What the exercise asks>
For the listing beneath, state how many lines contain the string "days". Give the number by itself.

Material for this exercise>
+--

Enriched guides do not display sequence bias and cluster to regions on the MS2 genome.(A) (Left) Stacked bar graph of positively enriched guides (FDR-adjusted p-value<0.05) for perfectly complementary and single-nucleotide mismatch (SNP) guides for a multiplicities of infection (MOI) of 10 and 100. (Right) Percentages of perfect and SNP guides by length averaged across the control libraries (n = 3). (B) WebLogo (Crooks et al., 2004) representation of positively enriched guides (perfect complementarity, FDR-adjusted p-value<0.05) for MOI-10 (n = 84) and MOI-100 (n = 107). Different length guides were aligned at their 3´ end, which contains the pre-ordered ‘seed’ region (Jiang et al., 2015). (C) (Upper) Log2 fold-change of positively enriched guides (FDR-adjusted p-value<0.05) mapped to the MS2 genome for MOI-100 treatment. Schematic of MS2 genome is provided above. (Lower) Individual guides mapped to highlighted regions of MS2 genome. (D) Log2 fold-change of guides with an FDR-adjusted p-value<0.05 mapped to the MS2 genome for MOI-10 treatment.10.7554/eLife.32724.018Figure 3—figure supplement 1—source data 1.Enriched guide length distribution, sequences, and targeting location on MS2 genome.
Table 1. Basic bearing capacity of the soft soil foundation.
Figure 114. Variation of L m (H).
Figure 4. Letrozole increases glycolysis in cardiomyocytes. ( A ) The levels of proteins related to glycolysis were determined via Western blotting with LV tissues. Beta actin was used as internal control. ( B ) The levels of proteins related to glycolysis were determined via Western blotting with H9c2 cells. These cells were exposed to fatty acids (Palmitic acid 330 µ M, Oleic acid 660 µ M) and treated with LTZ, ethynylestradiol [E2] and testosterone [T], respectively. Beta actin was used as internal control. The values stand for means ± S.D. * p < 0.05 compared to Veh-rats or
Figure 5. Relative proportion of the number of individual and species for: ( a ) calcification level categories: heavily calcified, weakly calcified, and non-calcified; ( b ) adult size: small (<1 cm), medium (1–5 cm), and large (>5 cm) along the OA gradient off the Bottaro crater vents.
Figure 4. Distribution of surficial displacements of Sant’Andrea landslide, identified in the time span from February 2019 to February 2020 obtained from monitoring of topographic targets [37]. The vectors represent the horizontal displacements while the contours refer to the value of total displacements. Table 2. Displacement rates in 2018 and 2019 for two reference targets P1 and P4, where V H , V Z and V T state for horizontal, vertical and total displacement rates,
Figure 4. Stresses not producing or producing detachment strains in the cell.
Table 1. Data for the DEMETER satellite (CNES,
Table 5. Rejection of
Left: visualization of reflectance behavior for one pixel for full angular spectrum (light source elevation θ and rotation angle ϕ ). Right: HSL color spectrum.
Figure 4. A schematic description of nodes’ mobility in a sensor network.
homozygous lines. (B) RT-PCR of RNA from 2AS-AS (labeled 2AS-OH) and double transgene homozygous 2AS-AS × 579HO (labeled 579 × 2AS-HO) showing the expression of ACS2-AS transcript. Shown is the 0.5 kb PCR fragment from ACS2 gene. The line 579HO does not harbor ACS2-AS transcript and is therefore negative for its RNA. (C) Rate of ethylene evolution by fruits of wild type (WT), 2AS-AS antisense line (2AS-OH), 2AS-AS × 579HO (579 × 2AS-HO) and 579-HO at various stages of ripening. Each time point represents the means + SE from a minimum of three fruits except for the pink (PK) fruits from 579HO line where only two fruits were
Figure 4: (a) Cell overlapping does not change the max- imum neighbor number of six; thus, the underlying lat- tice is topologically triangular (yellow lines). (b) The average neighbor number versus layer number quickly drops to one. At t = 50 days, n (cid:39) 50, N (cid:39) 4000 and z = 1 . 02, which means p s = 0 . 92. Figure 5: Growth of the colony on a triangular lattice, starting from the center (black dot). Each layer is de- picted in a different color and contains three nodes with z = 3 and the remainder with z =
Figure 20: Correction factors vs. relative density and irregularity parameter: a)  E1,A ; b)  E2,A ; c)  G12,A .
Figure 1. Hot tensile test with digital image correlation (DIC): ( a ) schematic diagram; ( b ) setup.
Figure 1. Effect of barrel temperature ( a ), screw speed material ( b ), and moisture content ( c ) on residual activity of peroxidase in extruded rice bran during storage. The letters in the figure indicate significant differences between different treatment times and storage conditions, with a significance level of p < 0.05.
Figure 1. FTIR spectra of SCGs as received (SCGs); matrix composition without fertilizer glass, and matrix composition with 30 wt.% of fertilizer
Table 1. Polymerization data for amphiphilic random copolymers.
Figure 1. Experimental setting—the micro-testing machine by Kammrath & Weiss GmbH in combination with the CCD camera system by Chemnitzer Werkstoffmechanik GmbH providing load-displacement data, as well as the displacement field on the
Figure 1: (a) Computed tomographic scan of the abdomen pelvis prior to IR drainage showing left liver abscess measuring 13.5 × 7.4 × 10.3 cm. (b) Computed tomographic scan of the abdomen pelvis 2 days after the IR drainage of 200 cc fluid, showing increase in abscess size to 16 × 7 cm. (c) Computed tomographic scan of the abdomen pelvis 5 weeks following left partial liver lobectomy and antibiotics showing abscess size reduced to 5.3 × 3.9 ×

+--

Solution to the exercise>
2